The War Powers Resolution of 1973—also known as the War Powers Act—was enacted during the Nixon administration at the tail end of the US war on Vietnam, Cambodia, and Laos to empower Congress to check the president’s war-making authority. The law requires the president to report any military action to Congress within 48 hours and mandates that lawmakers must approve troop deployments after 60 days.
That 60-day door closed on Monday.
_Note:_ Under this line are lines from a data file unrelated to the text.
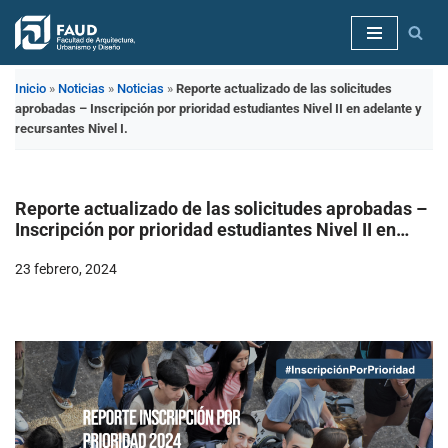
Saltar
al
Inicio
»
Noticias
»
Noticias
»
Reporte actualizado de las solicitudes
contenido
aprobadas – Inscripción por prioridad estudiantes Nivel II en adelante y
recursantes Nivel I.
Reporte actualizado de las solicitudes aprobadas –
Inscripción por prioridad estudiantes Nivel II en
adelante y recursantes Nivel I.
23 febrero, 2024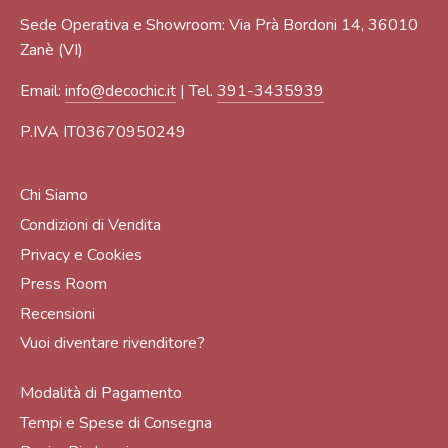
Sede Operativa e Showroom: Via Prà Bordoni 14, 36010
Zanè (VI)
Email:
info@decochic.it
| Tel.
391-3435939
P.IVA IT03670950249
Chi Siamo
Condizioni di Vendita
Privacy e Cookies
Press Room
Recensioni
Vuoi diventare rivenditore?
Modalità di Pagamento
Tempi e Spese di Consegna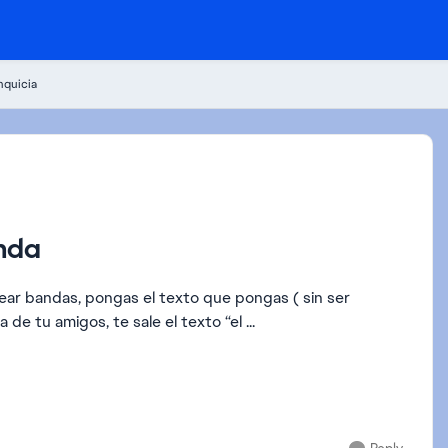
nquicia
anda
rear bandas, pongas el texto que pongas ( sin ser
e tu amigos, te sale el texto “el ...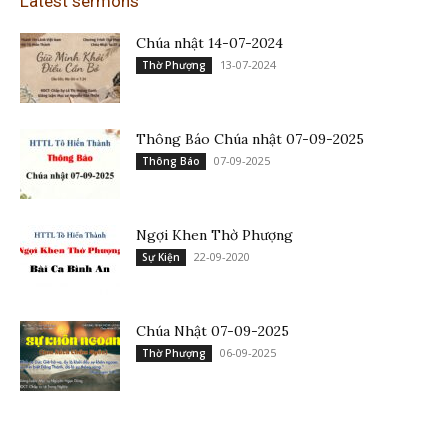
Latest sermons
Chúa nhật 14-07-2024
13-07-2024
Thờ Phượng
Thông Báo Chúa nhật 07-09-2025
07-09-2025
Thông Báo
Ngợi Khen Thờ Phượng
22-09-2020
Sự Kiện
Chúa Nhật 07-09-2025
06-09-2025
Thờ Phượng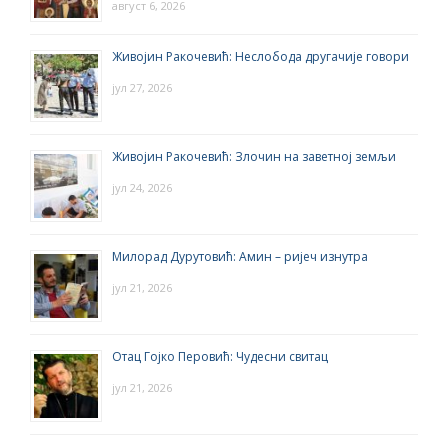
август 6, 2026
Живојин Ракочевић: Неслобода другачије говори
јул 27, 2026
Живојин Ракочевић: Злочин на заветној земљи
јул 24, 2026
Милорад Дурутовић: Амин – ријеч изнутра
јул 21, 2026
Отац Гојко Перовић: Чудесни свитац
јул 21, 2026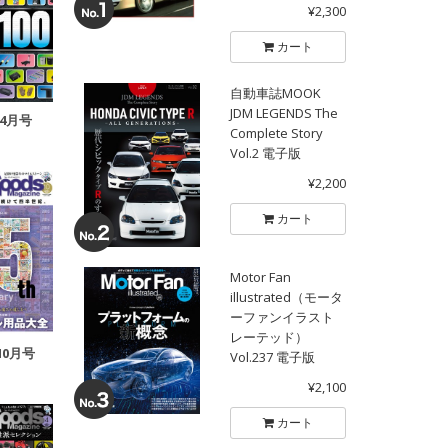
¥2,300
カート
自動車誌MOOK
JDM LEGENDS The
年4月号
Complete Story
Vol.2 電子版
¥2,200
カート
Motor Fan
illustrated（モータ
ーファンイラスト
レーテッド）
10月号
Vol.237 電子版
¥2,100
カート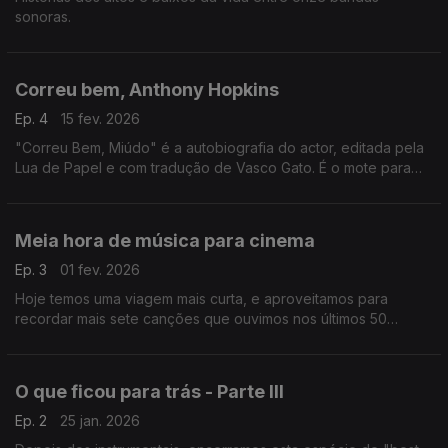
sonoras.
Correu bem, Anthony Hopkins
Ep. 4
15 fev. 2026
"Correu Bem, Miúdo" é a autobiografia do actor, editada pela
Lua de Papel e com tradução de Vasco Gato. É o mote para
um programa especial com vários filmes (e bandas sonoras)
da carreira de Anthony Hopkins.
Meia hora de música para cinema
Ep. 3
01 fev. 2026
Hoje temos uma viagem mais curta, e aproveitamos para
recordar mais sete canções que ouvimos nos últimos 50
programas.
O que ficou para trás - Parte III
Ep. 2
25 jan. 2026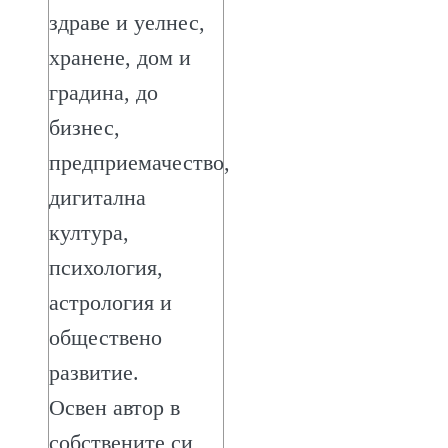
здраве и уелнес,
хранене, дом и
градина, до
бизнес,
предприемачество,
дигитална
култура,
психология,
астрология и
обществено
развитие.
Освен автор в
собствените си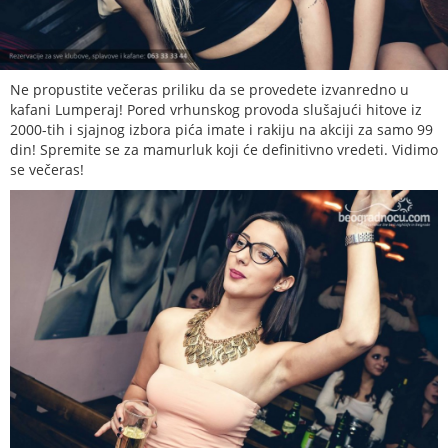
Ne propustite večeras priliku da se provedete izvanredno u
kafani Lumperaj! Pored vrhunskog provoda slušajući hitove iz
2000-tih i sjajnog izbora pića imate i rakiju na akciji za samo 99
din! Spremite se za mamurluk koji će definitivno vredeti. Vidimo
se večeras!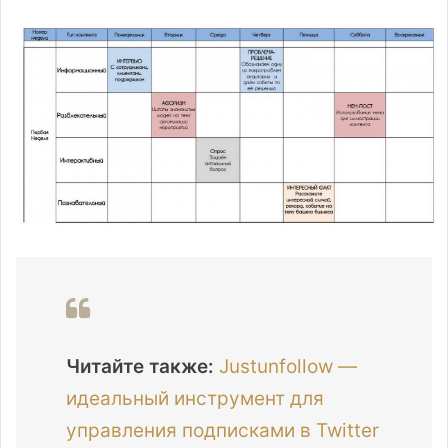
Читайте также:
Justunfollow —
идеальный инструмент для
управления подписками в Twitter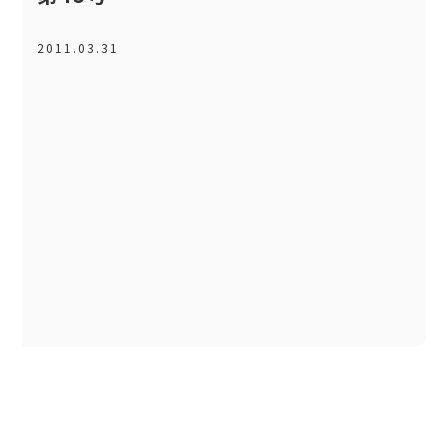
2011.03.31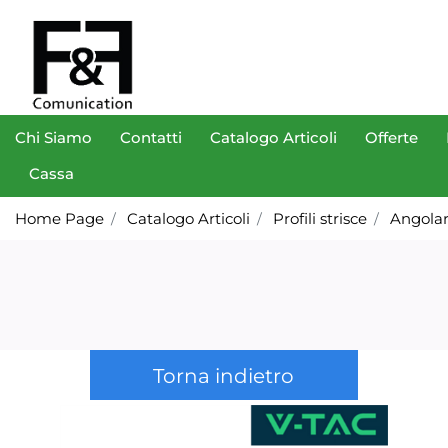
Chi Siamo
Contatti
Catalogo Articoli
Offerte
Cassa
Home Page
Catalogo Articoli
Profili strisce
Angola
Torna indietro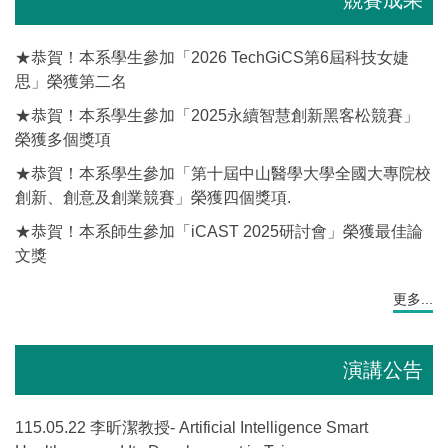
★恭賀！本系學生參加「2026 TechGiCS第6屆科技女婕
思」榮獲第二名
★恭賀！本系學生參加「2025永續智慧創新黑客松競賽」
榮獲多個獎項
★恭賀！本系學生參加「第十屆中山醫學大學全國大專院校
創新、創意及創業競賽」榮獲四個獎項.
★恭賀！本系師生參加「iCAST 2025研討會」榮獲最佳論
文獎
更多...
演講公告
115.05.22 李昕潔教授- Artificial Intelligence Smart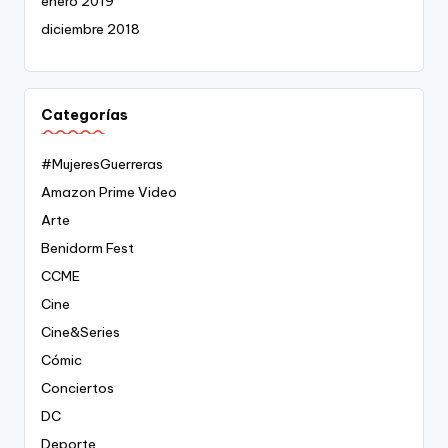
enero 2019
diciembre 2018
Categorías
#MujeresGuerreras
Amazon Prime Video
Arte
Benidorm Fest
CCME
Cine
Cine&Series
Cómic
Conciertos
DC
Deporte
However, according to The Washington Post, Assistant Attorney General for the Office of Legal Counsel T. Elliott Gaiser told lawmakers this week that Trump is not bound by the War Powers Resolution, as the administration does not believe that the boat strikes legally meet the definition of "hostilities" because the victims of the attacks aren't fighting back.
The dubious argument that acts of US military aggression aren't hostilities isn't new—the Obama administration asserted similar immunity from the War Powers Resolution when it decided to attack Libya in 2011, leading to the ouster of longtime leader Muammar Gaddafi and over a decade of enduring conflict and division.
As Brian Finucane, a former State Department legal adviser who is now a senior official at the International Crisis Group, wrote for Just Security this week:
There are many flaws with the Trump administration’s reported interpretation of hostilities. As indicated in the legislative history, Congress understood the term “hostilities” to apply broadly, more broadly than “armed conflict.” The Obama administration’s prior attempt to restrictively interpret the term garnered strong bipartisan congressional opposition...
That the Trump administration would resort to creative lawyering to circumvent the limits of the War Powers Resolution is hardly a surprise... It nonetheless is yet another legal abuse and arrogation of power by the executive. And it is a power grab in the service of killing people outside the law based solely on the president’s own say-so.
"Congress needs to push back against this attempt by the White House to further encroach upon its constitutional prerogatives on the use of military force," Finucane added. "The legislative branch should reject the executive’s strained legal interpretation of the War Powers Resolution, including possibly in legislation. Congress should also continue efforts to halt these killings at sea and block an unlawful attack on Venezuela."